Mrs Levitt is big in street photography and her photos are more documenting places, people and moments than aiming to be beautiful. Generally her photos look a bit rougher than those of Cartier-Bresson (with whom she also worked), say, as they lack that aesthetic of beauty and ‘magic’ and look more natural. She’s particularly good taking photos of kids in the street. Which, with photos from the thirties, forties and fifties highlights many differences to the way kids in the streets look these days. Quite a few of the photos shown were ‘vintage’ silver-gelatin prints and looked great.
Which isn’t to say that the modern black and white prints looked bad. What did look bad, however, were many of the new ‘C-Print’ prints of her colour photos they had. To me those looked like poorly done inkjet prints – more pixelish than grainy, as if some bit of bad digital technology stood in the path of their creation. Just a few of the colour prints were done using a more artistic printing technique (NAME????) and looked much better. That said, many of the colour prints were from the 1980s. And OMG! the 1980s were ugly as hell anyway – particularly in colour –, so the look of a poor inkjet print can’t ruin things much.

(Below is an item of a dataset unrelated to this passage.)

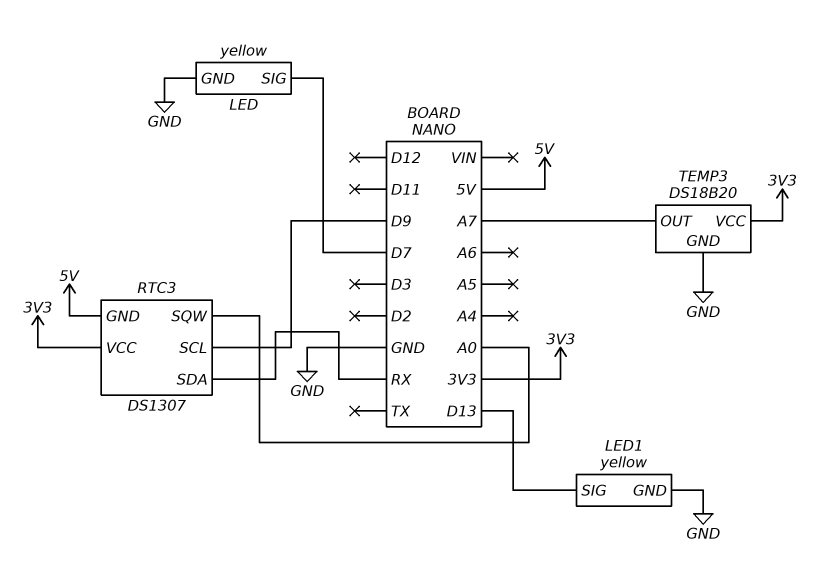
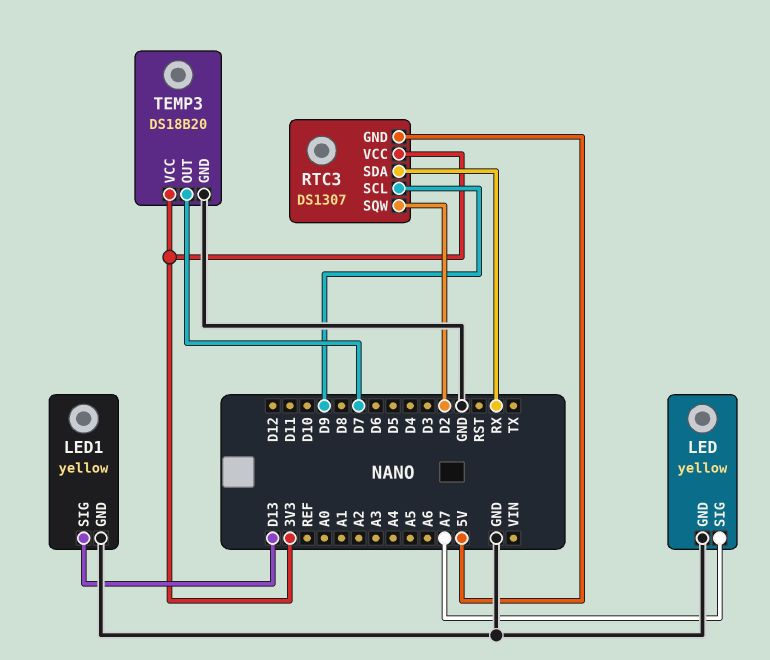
LED pin SIG: D7 -> A7
RTC3 pin SQW: A0 -> D2
TEMP3 pin OUT: A7 -> D7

To top things off, they also screened Mrs Levitt’s short film In the Street from the 1940s with many scenes from the streets of New York back then. Again, this has many kids in it who are playing, teasing and running around. The whole film is made with a great sense of humour which had us laugh a number of times be it for containing little evil deeds by the kids filmed or a woman picking her nose while walking down the street. Despite being that cheeky at times, the film never seemed to expose the people in it and showed more respect for them than you expect when coming from today’s reality-TV and YouTube world.